According to Gowdy, the timeline of events and some of Comey’s decisions along the way did not appear to add up. He was referring to Comey’s statement during his June congressional testimony in which he said the tarmac meeting between former Attorney General Loretta Lynch and former President Bill Clinton encouraged him to announce his findings in the email investigation.
“His ostensible reason for taking that decision away from the Department of Justice was that meeting on the tarmac but yet a month and a half earlier he is memorializing a decision he’s already made so the chronology does not add up,” Gowdy said. “His answers have been all over the map.”
Gowdy also told the Fox News anchor that he not only wants to talk to Comey, but also plans to speak to his former colleagues.
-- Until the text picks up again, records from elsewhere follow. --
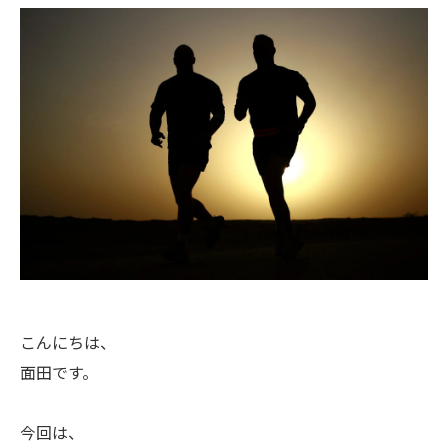
こんにちは、
面田です。
今回は、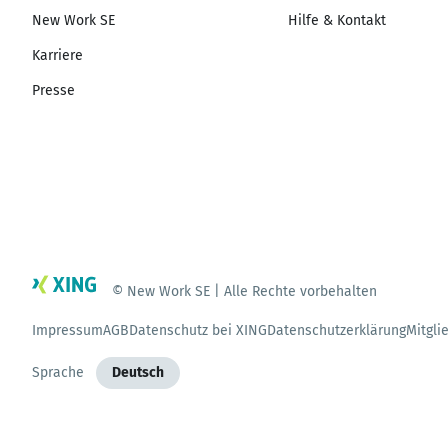
New Work SE
Hilfe & Kontakt
Karriere
Presse
© New Work SE | Alle Rechte vorbehalten
Impressum
AGB
Datenschutz bei XING
Datenschutzerklärung
Mitgli
Sprache
Deutsch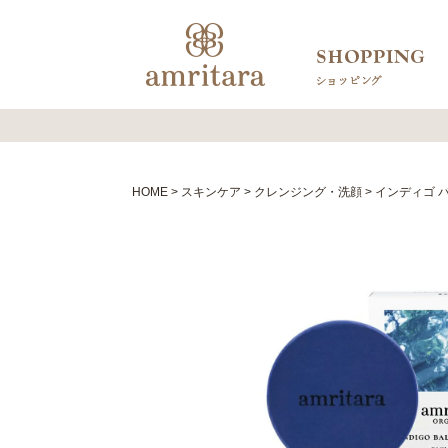
HOME
スキンケア
クレンジング・洗顔
インディゴ バ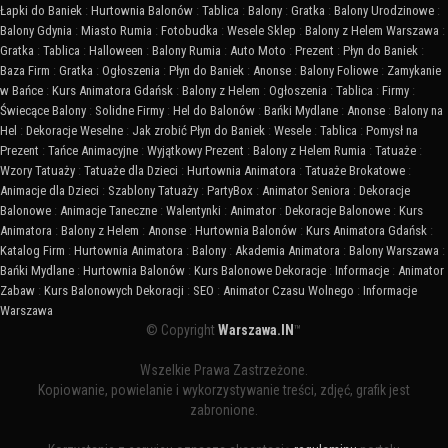
Łapki do Baniek
:
Hurtownia Balonów
:
Tablica
:
Balony
:
Gratka
:
Balony Urodzinowe
:
Balony Gdynia
:
Miasto Rumia
:
Fotobudka
:
Wesele Sklep
:
Balony z Helem Warszawa
:
Gratka
:
Tablica
:
Halloween
:
Balony Rumia
:
Auto Moto
:
Prezent
:
Płyn do Baniek
:
Baza Firm
:
Gratka
:
Ogłoszenia
:
Płyn do Baniek
:
Anonse
:
Balony Foliowe
:
Zamykanie
w Bańce
:
Kurs Animatora Gdańsk
:
Balony z Helem
:
Ogłoszenia
:
Tablica
:
Firmy
:
Świecące Balony
:
Solidne Firmy
:
Hel do Balonów
:
Bańki Mydlane
:
Anonse
:
Balony na
Hel
:
Dekoracje Weselne
:
Jak zrobić Płyn do Baniek
:
Wesele
:
Tablica
:
Pomysł na
Prezent
:
Tańce Animacyjne
:
Wyjątkowy Prezent
:
Balony z Helem Rumia
:
Tatuaże
:
Wzory Tatuaży
:
Tatuaże dla Dzieci
:
Hurtownia Animatora
:
Tatuaże Brokatowe
:
Animacje dla Dzieci
:
Szablony Tatuaży
:
PartyBox
:
Animator Seniora
:
Dekoracje
Balonowe
:
Animacje Taneczne
:
Walentynki
:
Animator
:
Dekoracje Balonowe
:
Kurs
Animatora
:
Balony z Helem
:
Anonse
:
Hurtownia Balonów
:
Kurs Animatora Gdańsk
:
Katalog Firm
:
Hurtownia Animatora
:
Balony
:
Akademia Animatora
:
Balony Warszawa
:
Bańki Mydlane
:
Hurtownia Balonów
:
Kurs Balonowe Dekoracje
:
Informacje
:
Animator
Zabaw
:
Kurs Balonowych Dekoracji
:
SEO
:
Animator Czasu Wolnego
:
Informacje
Warszawa
© Copyright
Warszawa.IN
™
Wszelkie Prawa Zastrzeżone.
Kopiowanie, powielanie i wykorzystywanie treści, zdjęć, grafik jest
zabronione.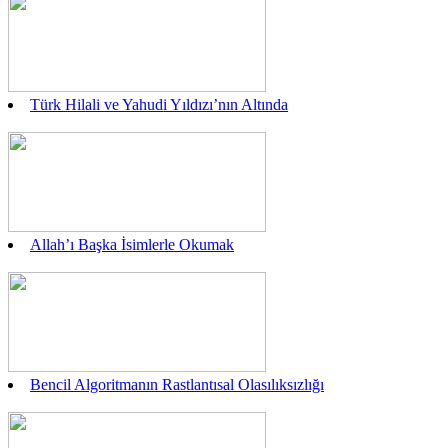
Türk Hilali ve Yahudi Yıldızı’nın Altında
Allah’ı Başka İsimlerle Okumak
Bencil Algoritmanın Rastlantısal Olasılıksızlığı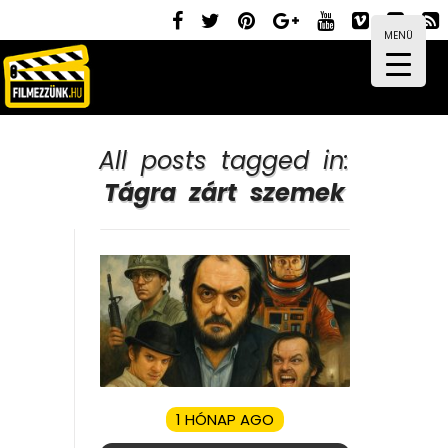
MENÜ
All posts tagged in:
Tágra zárt szemek
1 HÓNAP AGO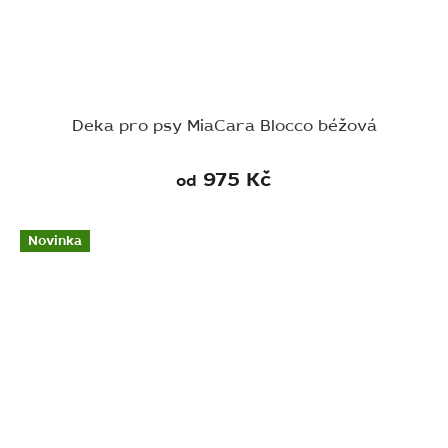
Deka pro psy MiaCara Blocco béžová
975 Kč
od
Novinka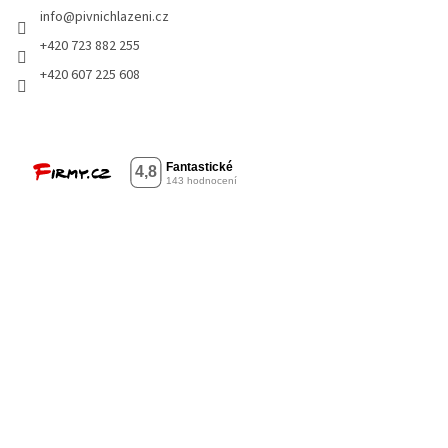
info
@
pivnichlazeni.cz
+420 723 882 255
+420 607 225 608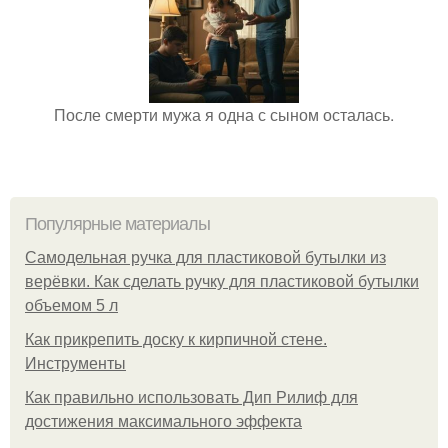
После смерти мужа я одна с сыном осталась.
Популярные материалы
Самодельная ручка для пластиковой бутылки из
верёвки. Как сделать ручку для пластиковой бутылки
объемом 5 л
Как прикрепить доску к кирпичной стене.
Инструменты
Как правильно использовать Дип Рилиф для
достижения максимального эффекта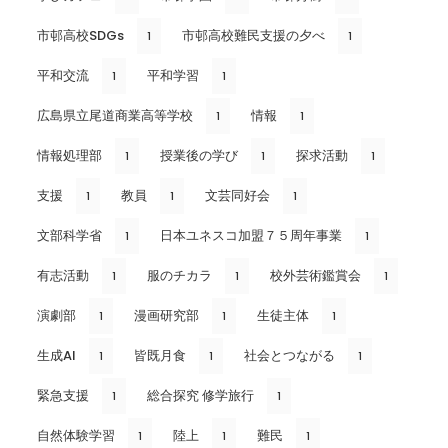
市邨高校SDGs
市邨高校難民支援の夕べ
1
1
平和交流
平和学習
1
1
広島県立尾道商業高等学校
情報
1
1
情報処理部
授業後の学び
探求活動
1
1
1
支援
教員
文芸同好会
1
1
1
文部科学省
日本ユネスコ加盟７５周年事業
1
1
有志活動
服のチカラ
校外芸術鑑賞会
1
1
1
演劇部
漫画研究部
生徒主体
1
1
1
生成AI
皆既月食
社会とつながる
1
1
1
緊急支援
総合探究 修学旅行
1
1
自然体験学習
陸上
難民
1
1
1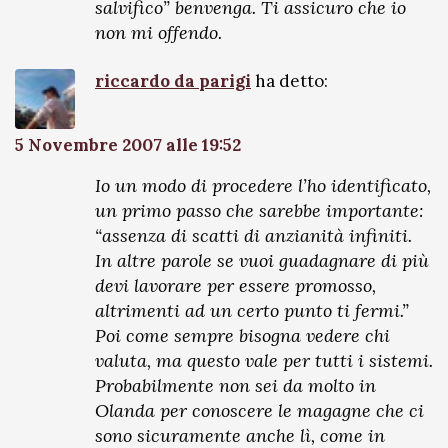
salvifico” benvenga. Ti assicuro che io
non mi offendo.
riccardo da parigi
ha detto:
5 Novembre 2007 alle 19:52
Io un modo di procedere l’ho identificato,
un primo passo che sarebbe importante:
“assenza di scatti di anzianità infiniti.
In altre parole se vuoi guadagnare di più
devi lavorare per essere promosso,
altrimenti ad un certo punto ti fermi.”
Poi come sempre bisogna vedere chi
valuta, ma questo vale per tutti i sistemi.
Probabilmente non sei da molto in
Olanda per conoscere le magagne che ci
sono sicuramente anche lì, come in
When asked whether Loretta Lynch, who is expected to be on Capitol Hill Friday concerning the Russia investigation, would be asked about Comey’s email draft, Gowdy said she would not.
But he said there were “lots of reasons” to talk to her as well, in that she could “corroborate or contradict Comey’s recollection” about their conversation regarding his decision to make the announcement.
Baier’s interview also touched on Gowdy’s investigation into Samantha Power, the former ambassador to the United Nations during the Obama administration, and her office’s request to unmask at least 260 individuals heard on surveillance recordings.
Gowdy said during questioning, Power testified that she had not personally made all of the requests, despite them being filed under her name. He said the committee had to find out whether someone else in the intelligence community was actually behind those requests.